The first major theme is survival reactivity. When attention gets pulled away or someone comes close, the body may flip into fight, flight, freeze, or fawn. In that state, stories feel absolutely true and nuance disappears. The work is not to argue better but to recognize the amygdala has taken over and to re-establish a felt sense of safety before you act. This is pillar work: map your breath, heart rate, muscle tension, and inner monologue so you can spot the switch. Only then do options return. This is not about excusing harmful behavior; it is about restoring choice so boundaries, repair, or leaving can happen from a grounded place.
Next comes the “false dilemma” that traps many of us: keep the connection and lose yourself, or keep yourself and lose the connection. That inner conflict signals insecure attachment because the system has not experienced both belonging and self-respect together. Neural pathways have paired closeness with self-abandonment or boundaries with isolation. The shift begins by naming the pattern and then practicing micro-experiments that pair connection with self-trust: asking for a pause without withdrawing love, sharing a limit while staying warm, or receiving care without performing worth. Each rep teaches your body that both can coexist.
Another key pattern is what happens to emotion: we either project it outward or dismiss it inward. Projection turns discomfort into accusations that someone doesn’t care or is controlling. Dismissal gaslights our own feelings as “just a wound.” Neither approach resolves the core fear. The middle path is to separate sensation from story: hold the raw ache or constriction like you would a child while refusing to confirm untested narratives. This is the craft of nuanced presence. Over time, it drains the charge from old imprints and restores accurate perception, which makes conversations cleaner and intimacy safer.

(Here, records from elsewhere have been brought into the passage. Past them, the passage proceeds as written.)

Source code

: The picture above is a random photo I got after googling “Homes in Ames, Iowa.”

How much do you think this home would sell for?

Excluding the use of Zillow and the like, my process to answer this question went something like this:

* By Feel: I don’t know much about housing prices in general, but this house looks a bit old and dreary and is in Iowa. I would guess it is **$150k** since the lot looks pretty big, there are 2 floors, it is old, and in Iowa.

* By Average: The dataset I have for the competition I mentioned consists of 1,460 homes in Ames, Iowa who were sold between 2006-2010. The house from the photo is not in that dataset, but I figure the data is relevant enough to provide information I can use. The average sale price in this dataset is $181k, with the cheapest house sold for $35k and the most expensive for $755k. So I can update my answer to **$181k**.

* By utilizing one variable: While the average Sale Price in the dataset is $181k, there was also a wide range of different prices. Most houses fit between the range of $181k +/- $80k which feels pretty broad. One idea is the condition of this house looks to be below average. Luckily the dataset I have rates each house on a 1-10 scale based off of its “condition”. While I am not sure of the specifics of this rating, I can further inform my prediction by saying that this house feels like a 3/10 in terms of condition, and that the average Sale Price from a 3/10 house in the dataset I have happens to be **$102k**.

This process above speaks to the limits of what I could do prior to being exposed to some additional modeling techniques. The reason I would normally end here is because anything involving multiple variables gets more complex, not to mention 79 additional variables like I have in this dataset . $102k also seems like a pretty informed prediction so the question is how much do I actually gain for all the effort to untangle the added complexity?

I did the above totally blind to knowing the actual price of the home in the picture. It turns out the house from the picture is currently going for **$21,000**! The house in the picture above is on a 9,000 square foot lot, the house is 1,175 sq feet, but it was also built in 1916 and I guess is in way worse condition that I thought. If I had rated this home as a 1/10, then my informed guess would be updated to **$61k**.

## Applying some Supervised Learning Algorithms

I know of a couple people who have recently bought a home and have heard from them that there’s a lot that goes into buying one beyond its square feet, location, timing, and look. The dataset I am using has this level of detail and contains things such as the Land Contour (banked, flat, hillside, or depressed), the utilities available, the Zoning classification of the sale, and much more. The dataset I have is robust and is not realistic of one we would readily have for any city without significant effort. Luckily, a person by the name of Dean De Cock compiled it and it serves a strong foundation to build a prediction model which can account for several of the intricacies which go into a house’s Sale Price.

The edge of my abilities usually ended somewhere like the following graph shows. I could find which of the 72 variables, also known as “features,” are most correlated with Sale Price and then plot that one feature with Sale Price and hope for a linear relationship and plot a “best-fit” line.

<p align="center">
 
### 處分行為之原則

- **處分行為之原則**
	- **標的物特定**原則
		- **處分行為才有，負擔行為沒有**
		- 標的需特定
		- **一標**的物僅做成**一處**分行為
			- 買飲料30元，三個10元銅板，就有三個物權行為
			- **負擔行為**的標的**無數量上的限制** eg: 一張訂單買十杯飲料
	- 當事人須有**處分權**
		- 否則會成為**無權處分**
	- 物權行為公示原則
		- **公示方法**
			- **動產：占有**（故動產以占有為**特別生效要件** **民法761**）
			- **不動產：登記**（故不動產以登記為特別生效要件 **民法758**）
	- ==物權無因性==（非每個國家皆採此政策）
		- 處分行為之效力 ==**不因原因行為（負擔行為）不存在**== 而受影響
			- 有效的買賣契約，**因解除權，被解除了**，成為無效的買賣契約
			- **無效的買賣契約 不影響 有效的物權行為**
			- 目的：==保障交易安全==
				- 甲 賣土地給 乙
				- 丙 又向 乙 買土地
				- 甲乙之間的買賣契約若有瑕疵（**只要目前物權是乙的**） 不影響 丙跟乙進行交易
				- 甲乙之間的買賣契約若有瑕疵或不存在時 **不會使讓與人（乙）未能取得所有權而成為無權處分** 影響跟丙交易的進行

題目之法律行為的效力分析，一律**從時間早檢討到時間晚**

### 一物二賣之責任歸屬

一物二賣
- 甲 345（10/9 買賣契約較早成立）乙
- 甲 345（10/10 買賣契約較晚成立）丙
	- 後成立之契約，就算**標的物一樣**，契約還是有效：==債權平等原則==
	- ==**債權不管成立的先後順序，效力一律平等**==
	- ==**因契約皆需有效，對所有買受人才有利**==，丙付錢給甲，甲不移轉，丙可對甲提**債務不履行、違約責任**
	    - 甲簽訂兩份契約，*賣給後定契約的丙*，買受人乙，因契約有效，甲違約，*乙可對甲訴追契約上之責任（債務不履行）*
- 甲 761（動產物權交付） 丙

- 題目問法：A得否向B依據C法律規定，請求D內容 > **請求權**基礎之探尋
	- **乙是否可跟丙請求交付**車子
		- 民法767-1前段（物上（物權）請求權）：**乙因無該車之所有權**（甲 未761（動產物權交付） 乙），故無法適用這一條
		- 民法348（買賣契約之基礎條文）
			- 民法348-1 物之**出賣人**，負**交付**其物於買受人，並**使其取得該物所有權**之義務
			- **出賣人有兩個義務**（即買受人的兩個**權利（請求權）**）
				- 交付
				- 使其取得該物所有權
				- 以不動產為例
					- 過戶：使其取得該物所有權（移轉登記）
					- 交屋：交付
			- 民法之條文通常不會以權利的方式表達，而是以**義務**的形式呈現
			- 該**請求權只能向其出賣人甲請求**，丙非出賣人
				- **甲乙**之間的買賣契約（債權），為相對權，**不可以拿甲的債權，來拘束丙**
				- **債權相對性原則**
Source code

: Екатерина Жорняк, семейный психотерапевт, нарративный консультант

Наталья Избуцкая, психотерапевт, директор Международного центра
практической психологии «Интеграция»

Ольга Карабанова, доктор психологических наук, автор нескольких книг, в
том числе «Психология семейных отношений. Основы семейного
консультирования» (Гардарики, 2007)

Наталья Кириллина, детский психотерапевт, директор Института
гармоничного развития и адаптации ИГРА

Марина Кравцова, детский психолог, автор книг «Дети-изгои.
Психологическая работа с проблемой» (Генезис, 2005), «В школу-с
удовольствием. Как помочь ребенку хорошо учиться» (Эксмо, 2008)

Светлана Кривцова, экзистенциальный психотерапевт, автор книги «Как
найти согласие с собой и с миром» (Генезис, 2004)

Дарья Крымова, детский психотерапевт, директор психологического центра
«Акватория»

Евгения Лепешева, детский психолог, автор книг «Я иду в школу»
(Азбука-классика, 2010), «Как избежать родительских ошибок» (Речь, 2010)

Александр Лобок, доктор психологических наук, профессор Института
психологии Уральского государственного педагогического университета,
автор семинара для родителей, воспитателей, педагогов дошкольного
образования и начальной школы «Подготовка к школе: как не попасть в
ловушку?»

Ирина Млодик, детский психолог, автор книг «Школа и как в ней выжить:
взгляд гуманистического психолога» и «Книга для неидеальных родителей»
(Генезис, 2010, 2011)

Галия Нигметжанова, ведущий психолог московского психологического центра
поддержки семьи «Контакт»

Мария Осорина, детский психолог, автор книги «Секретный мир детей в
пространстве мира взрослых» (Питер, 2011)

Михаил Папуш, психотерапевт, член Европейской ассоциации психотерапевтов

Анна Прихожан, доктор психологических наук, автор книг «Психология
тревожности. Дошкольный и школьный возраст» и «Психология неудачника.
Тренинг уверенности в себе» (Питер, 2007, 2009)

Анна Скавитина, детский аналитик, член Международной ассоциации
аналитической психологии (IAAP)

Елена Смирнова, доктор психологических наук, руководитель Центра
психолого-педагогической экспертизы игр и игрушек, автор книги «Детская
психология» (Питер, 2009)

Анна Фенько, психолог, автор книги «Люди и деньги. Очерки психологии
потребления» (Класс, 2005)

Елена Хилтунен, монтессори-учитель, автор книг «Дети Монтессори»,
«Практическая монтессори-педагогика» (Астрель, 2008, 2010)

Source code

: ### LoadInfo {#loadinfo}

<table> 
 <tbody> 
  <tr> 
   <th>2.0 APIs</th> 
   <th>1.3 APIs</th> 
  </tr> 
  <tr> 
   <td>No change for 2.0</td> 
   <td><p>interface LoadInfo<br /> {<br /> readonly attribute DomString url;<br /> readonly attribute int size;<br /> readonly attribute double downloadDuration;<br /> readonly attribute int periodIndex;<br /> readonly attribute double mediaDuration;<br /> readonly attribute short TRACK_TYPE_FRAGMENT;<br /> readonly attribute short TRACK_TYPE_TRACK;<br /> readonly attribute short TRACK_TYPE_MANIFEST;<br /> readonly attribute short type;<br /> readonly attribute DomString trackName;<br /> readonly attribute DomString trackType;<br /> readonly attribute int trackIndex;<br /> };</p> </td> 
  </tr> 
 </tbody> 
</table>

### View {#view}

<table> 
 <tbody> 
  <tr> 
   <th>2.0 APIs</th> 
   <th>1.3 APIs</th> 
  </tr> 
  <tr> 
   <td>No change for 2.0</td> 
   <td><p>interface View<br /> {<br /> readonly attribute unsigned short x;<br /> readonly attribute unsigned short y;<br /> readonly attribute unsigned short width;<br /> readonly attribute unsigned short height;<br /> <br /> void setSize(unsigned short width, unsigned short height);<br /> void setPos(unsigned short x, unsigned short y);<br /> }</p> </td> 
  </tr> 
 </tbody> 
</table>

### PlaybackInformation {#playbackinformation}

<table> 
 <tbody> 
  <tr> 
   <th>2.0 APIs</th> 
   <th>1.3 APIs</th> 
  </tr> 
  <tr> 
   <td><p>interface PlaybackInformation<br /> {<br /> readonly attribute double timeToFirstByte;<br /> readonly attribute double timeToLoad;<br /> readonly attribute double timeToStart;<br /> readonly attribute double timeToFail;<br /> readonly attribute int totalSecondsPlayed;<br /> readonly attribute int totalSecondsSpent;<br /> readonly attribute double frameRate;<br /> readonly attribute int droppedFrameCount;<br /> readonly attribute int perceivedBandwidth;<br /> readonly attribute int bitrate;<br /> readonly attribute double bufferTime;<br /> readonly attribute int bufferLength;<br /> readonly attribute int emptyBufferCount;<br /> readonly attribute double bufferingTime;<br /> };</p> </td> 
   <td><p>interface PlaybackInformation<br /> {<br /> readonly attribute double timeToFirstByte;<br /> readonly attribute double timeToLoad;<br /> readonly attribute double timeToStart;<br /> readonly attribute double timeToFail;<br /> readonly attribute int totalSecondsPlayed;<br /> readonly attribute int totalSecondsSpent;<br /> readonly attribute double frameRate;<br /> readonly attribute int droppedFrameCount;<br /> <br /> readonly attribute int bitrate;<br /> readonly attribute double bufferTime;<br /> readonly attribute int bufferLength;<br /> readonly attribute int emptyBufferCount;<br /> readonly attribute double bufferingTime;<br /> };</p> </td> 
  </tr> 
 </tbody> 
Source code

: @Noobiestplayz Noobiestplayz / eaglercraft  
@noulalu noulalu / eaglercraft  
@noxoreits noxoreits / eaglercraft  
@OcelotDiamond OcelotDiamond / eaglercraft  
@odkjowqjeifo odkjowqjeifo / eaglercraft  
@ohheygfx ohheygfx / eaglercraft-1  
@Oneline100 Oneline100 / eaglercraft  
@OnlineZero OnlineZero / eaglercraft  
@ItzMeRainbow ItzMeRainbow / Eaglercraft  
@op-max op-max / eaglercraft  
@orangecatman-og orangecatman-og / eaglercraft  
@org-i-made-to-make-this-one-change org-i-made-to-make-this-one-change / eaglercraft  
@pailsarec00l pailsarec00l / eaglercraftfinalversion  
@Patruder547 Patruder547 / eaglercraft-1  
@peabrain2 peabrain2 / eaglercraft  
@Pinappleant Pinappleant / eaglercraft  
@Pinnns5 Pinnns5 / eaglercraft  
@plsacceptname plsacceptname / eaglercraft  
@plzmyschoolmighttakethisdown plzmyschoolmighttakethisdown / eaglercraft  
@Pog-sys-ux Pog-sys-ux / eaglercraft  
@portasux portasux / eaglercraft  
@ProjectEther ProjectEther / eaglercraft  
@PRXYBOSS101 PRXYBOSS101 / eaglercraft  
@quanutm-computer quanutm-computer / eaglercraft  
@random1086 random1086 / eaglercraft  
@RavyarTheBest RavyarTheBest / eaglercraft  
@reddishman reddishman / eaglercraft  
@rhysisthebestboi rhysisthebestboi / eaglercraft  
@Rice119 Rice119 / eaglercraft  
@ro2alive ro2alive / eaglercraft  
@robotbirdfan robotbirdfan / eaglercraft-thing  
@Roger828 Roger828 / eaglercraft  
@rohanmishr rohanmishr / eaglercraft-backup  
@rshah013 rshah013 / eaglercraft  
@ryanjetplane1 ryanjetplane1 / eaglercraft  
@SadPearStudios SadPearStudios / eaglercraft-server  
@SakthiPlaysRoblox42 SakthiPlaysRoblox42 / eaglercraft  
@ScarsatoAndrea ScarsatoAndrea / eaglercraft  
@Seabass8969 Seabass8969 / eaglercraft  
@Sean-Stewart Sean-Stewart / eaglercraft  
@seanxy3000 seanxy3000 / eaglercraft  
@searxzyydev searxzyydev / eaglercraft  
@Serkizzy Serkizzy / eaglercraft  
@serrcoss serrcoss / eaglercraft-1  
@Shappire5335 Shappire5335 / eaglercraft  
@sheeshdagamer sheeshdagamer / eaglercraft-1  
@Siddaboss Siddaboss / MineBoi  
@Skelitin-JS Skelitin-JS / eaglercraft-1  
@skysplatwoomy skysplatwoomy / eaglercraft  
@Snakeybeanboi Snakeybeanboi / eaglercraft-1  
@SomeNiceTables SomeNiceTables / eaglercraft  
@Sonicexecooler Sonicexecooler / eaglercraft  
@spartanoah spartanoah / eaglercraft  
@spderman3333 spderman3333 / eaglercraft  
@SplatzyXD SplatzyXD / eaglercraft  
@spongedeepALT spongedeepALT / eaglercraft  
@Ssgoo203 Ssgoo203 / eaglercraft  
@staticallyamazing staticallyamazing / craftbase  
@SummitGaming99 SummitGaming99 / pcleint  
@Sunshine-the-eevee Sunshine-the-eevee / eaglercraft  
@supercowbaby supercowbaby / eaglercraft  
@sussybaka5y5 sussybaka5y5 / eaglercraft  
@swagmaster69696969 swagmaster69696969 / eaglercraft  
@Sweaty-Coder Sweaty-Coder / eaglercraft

Self-doubt and fragmentation are the fourth theme. When we hunt for the “right” answer outside ourselves, we reenact early dependence where others set rhythms for our needs. Parts inside us pull in different directions—one wants truth-telling, another pleads for peace. Rather than forcing a verdict, the host teaches inner leadership: listen to each part’s protective intent and align them under a shared goal of safety and aliveness. As trust grows, willpower converges, and choices feel coherent. This is not a mental trick; it’s a somatic negotiation that turns inner noise into a stable signal.
Finally, meaning-making can wound our self-esteem. We read breakups, distance, or mismatches as proof we are unhealed or unlovable. That inner narration mirrors how our emotions were met early on. The antidote is compassionate accuracy: acknowledge the pattern without turning it into a verdict about your worth. When you stop shaming yourself, you reclaim the love and playfulness those hurt parts were guarding.
Your invitation: Watch for the five signs, use others as mirrors to spot your own patterns, and commit to practice over theory. With repetition, safety becomes learnable, and secure attachment stops being an idea and starts being a feeling.